They have always been between a rock and a hard place, of course. The Remuneration Authority is independent, so no matter what they recommend it's always wrong.

We don't like politicians to start with, so any increases are egregious.

The same boring argument is had every year. Those who take it, those who give it away, those who argue it's fair enough. There can be, and are, no winners in that debate.

The real issue, of course, is they are all paid the same. And no system that operates that way is a fair one.

We have, as our representatives, the full selection of talent. From the exceptional to the incompetent, but their skill has nothing to do with remuneration.

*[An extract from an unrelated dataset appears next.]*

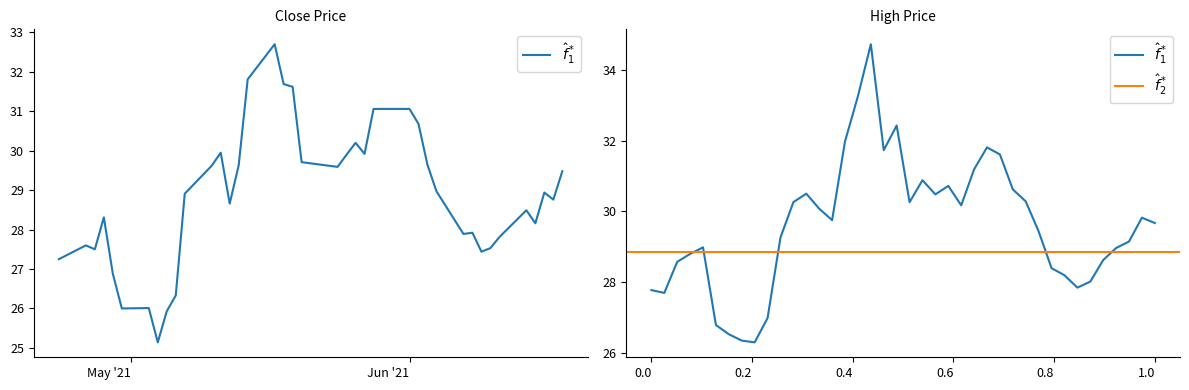

What is the sum of all Close values?

1154.4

A Cabinet minister gets the same whether you are a rock star or the buffoon.

And this is where the whole thing is a massive headline grab, not an answer.


Because what is your answer?

The Act Party, I think it was Rodney Hide, came up with a bulk funding idea. Pay a party a lump sum and they hand it out to MPs based on talent. Not a bad idea.

Potentially full of acrimony and because of it, political fall out. But at least it attempted to differentiate skill sets.

You can't have the decision in house because of bias reasons.

So as rudimentary as it appears, an independent authority is the best of a bunch of hard to swallow options.

You could, of course, do it like the old days. Make it a job without pay, but then you only attract the rich and idle.

But here's the ultimate irony: as much as Prime Minister Jacinda Ardern might want to have us believe they're top earners, the top of the top jobs, of which she holds one, should be earning, if they were paid proper market wages, well over a million bucks.

The average CEO, of which you could well argue any Cabinet minister is, is earning a seven-figure salary.

So in that context politicians aren't actually that well rewarded. That's because they would argue there is a service element involved, and they'd be right.

Which brings us back to the beginning. It's always tricky, there is no one-stop shop, magic bullet answer.

Which makes the freeze, and the review spin and PR, not a proper idea.